> **ASSIGNMENT**
Verbatim repeat, images excluded. Give each entry again as written.

━━━━━ DATASET CONTENT

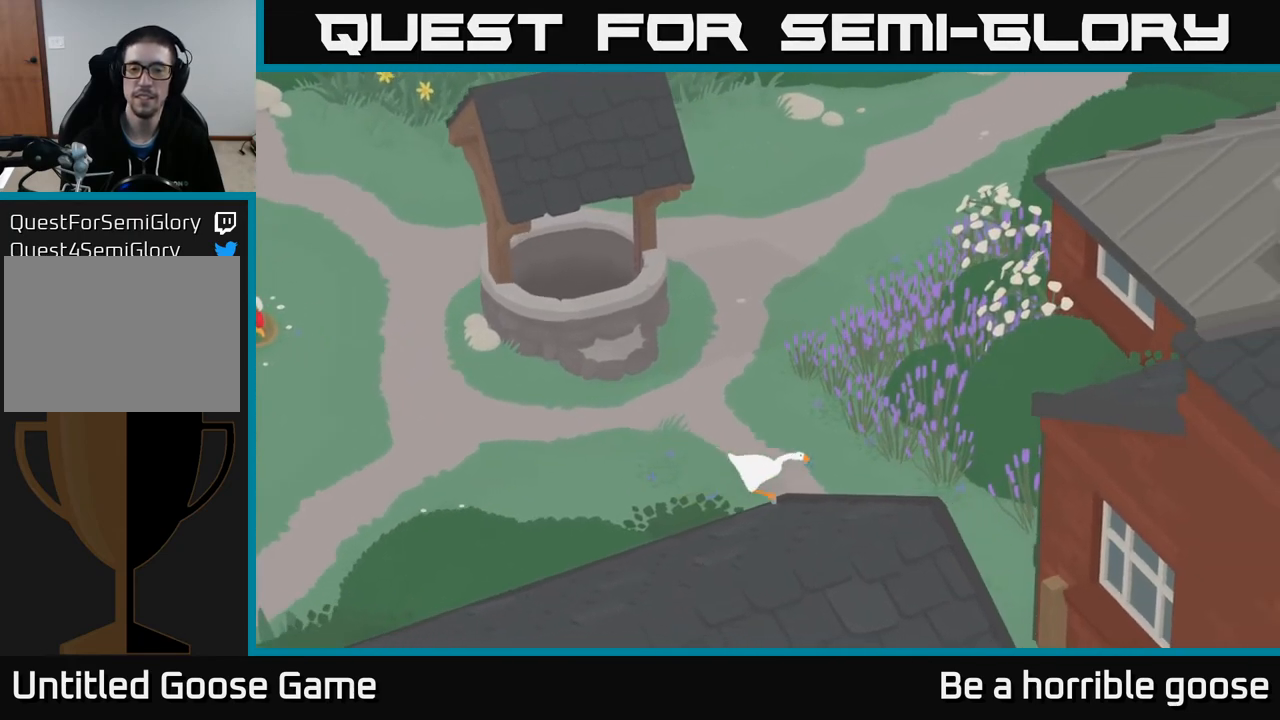
{"buttons": [], "left_stick": "up", "right_stick": "center", "events": [[50, "A", "up"], [167, "left_stick", "center"], [500, "left_stick", "up"]]}
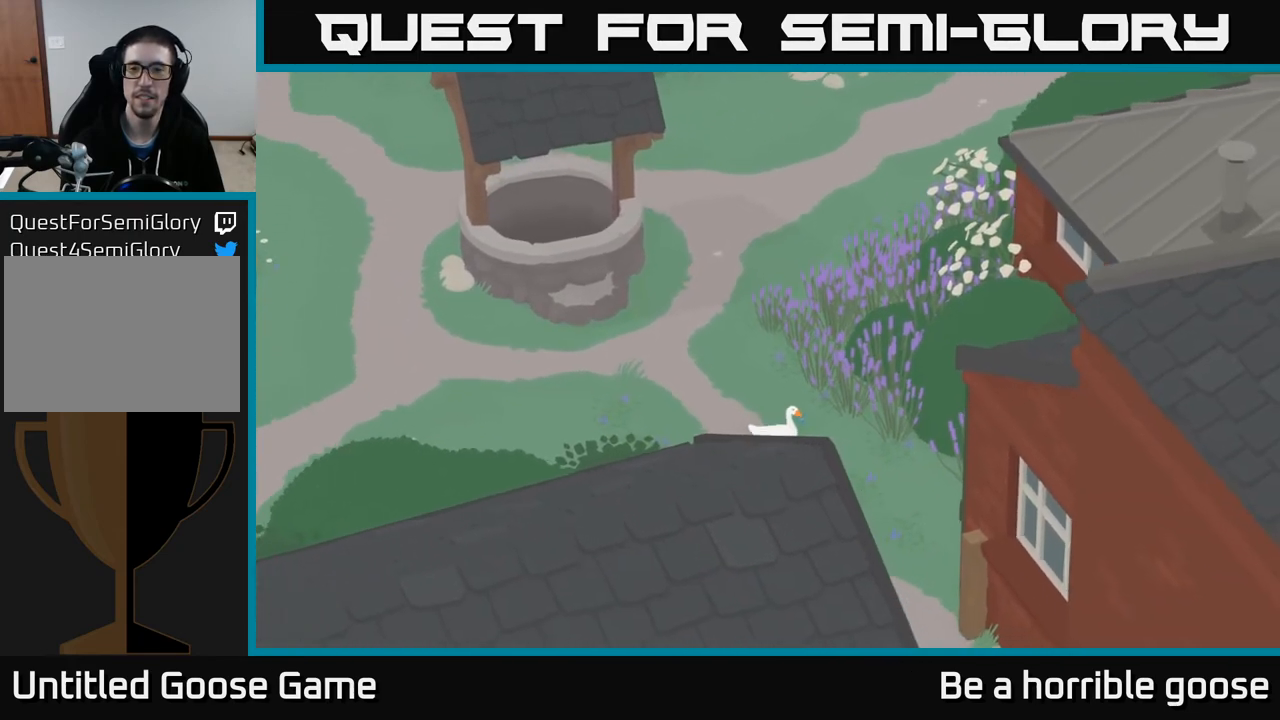
{"buttons": ["A"], "left_stick": "up", "right_stick": "center", "events": [[333, "A", "down"]]}
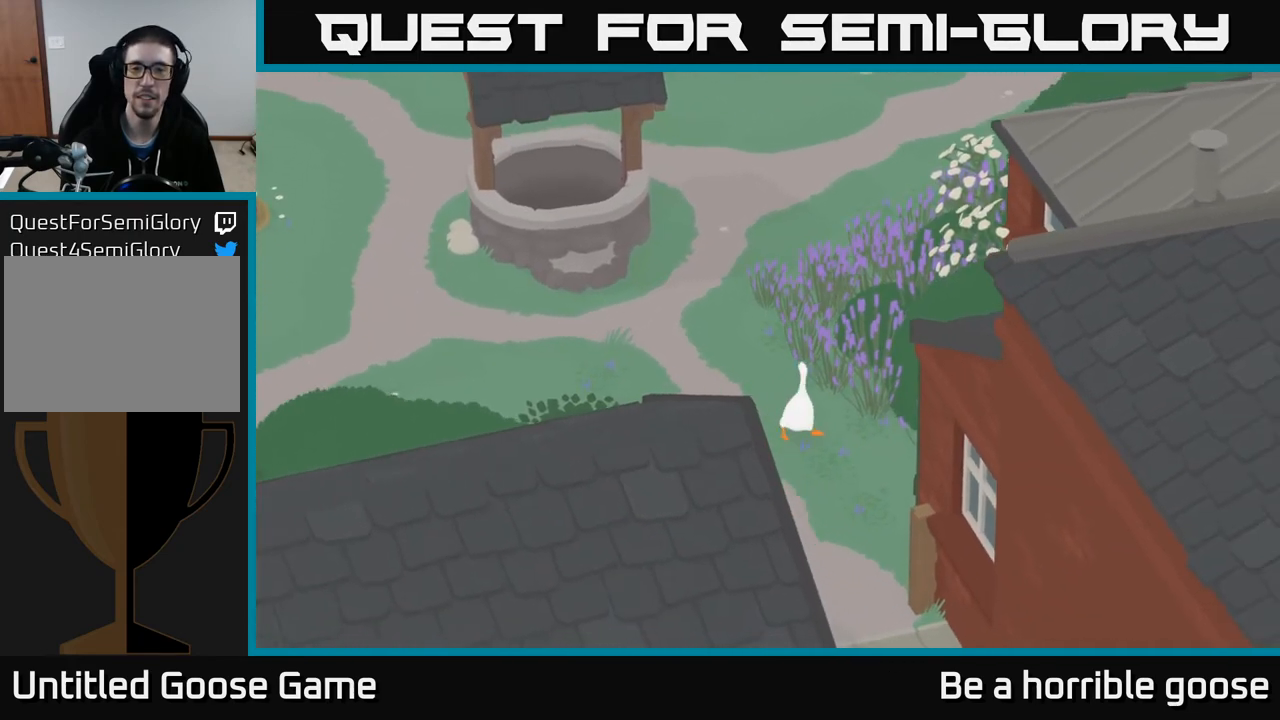
{"buttons": ["A"], "left_stick": "up", "right_stick": "center", "events": []}
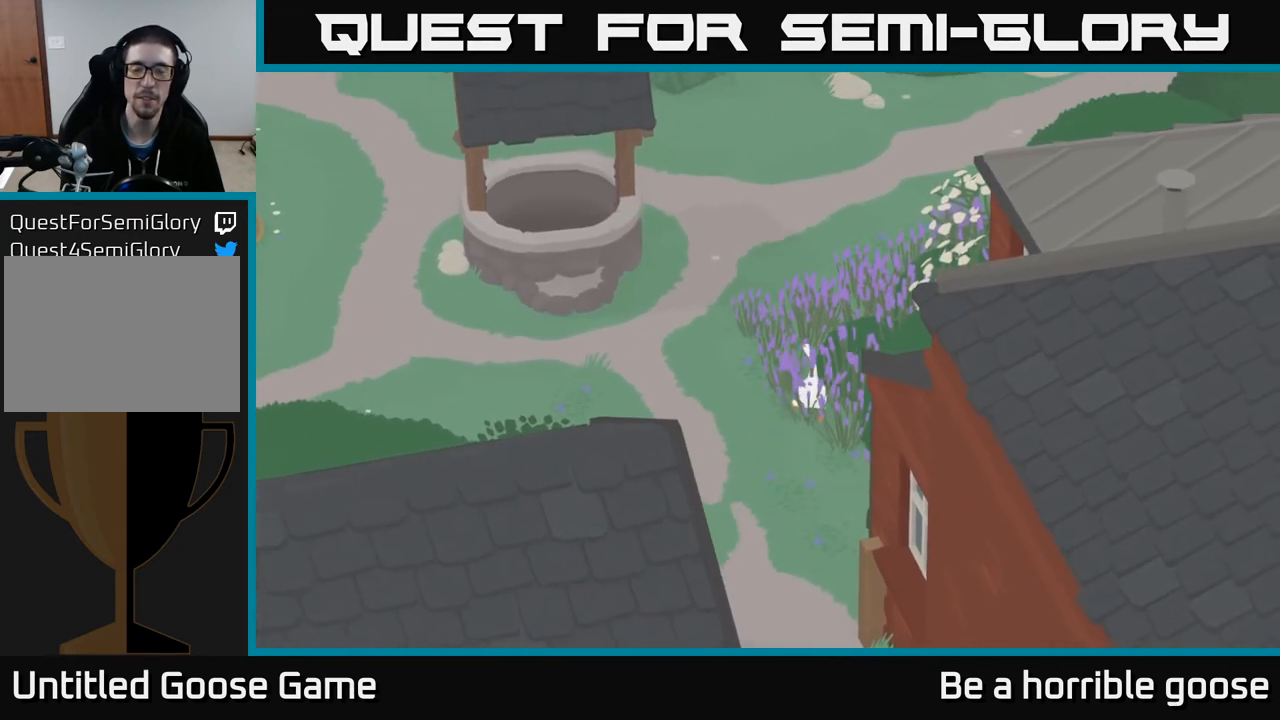
{"buttons": ["A"], "left_stick": "up-right", "right_stick": "center", "events": [[467, "left_stick", "up-right"]]}
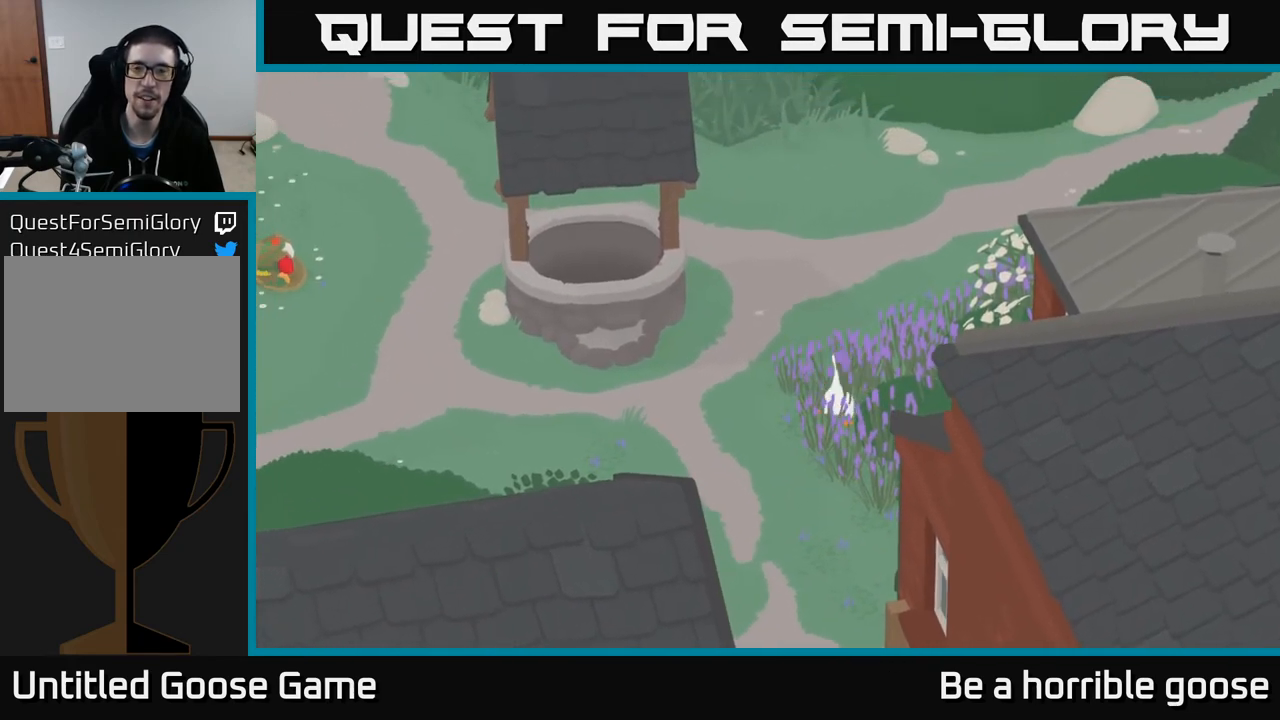
{"buttons": ["A"], "left_stick": "up-right", "right_stick": "center", "events": []}
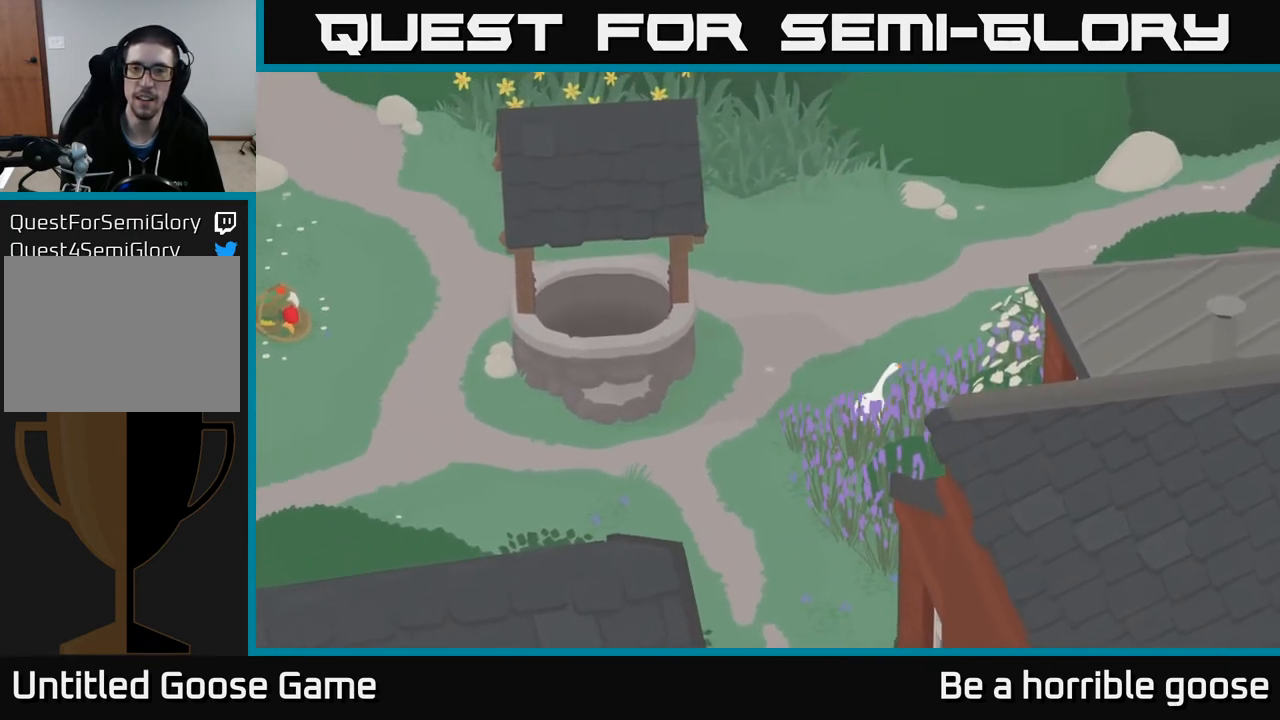
{"buttons": ["A"], "left_stick": "up-right", "right_stick": "center", "events": []}
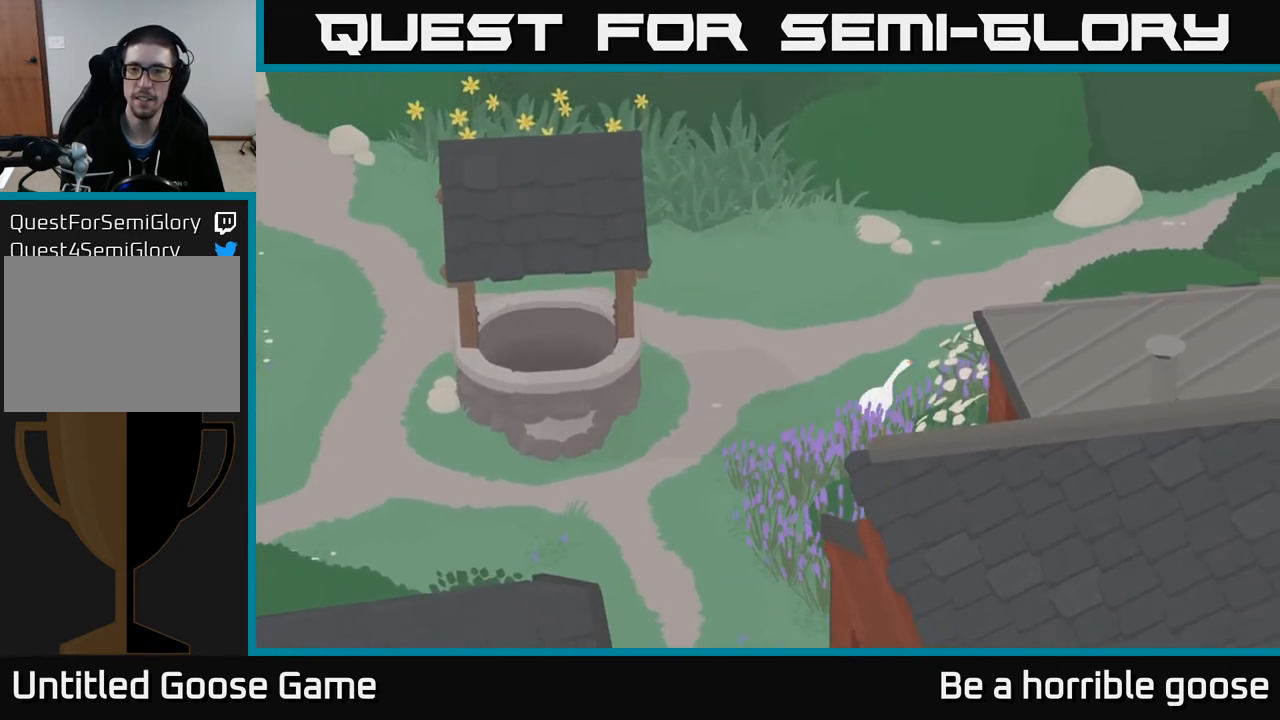
{"buttons": ["A"], "left_stick": "up-right", "right_stick": "center", "events": []}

━━━━━━━━━━

> **RESULT**
{"buttons": [], "left_stick": "up", "right_stick": "center", "events": [[50, "A", "up"], [167, "left_stick", "center"], [500, "left_stick", "up"]]}
{"buttons": ["A"], "left_stick": "up", "right_stick": "center", "events": [[333, "A", "down"]]}
{"buttons": ["A"], "left_stick": "up", "right_stick": "center", "events": []}
{"buttons": ["A"], "left_stick": "up-right", "right_stick": "center", "events": [[467, "left_stick", "up-right"]]}
{"buttons": ["A"], "left_stick": "up-right", "right_stick": "center", "events": []}
{"buttons": ["A"], "left_stick": "up-right", "right_stick": "center", "events": []}
{"buttons": ["A"], "left_stick": "up-right", "right_stick": "center", "events": []}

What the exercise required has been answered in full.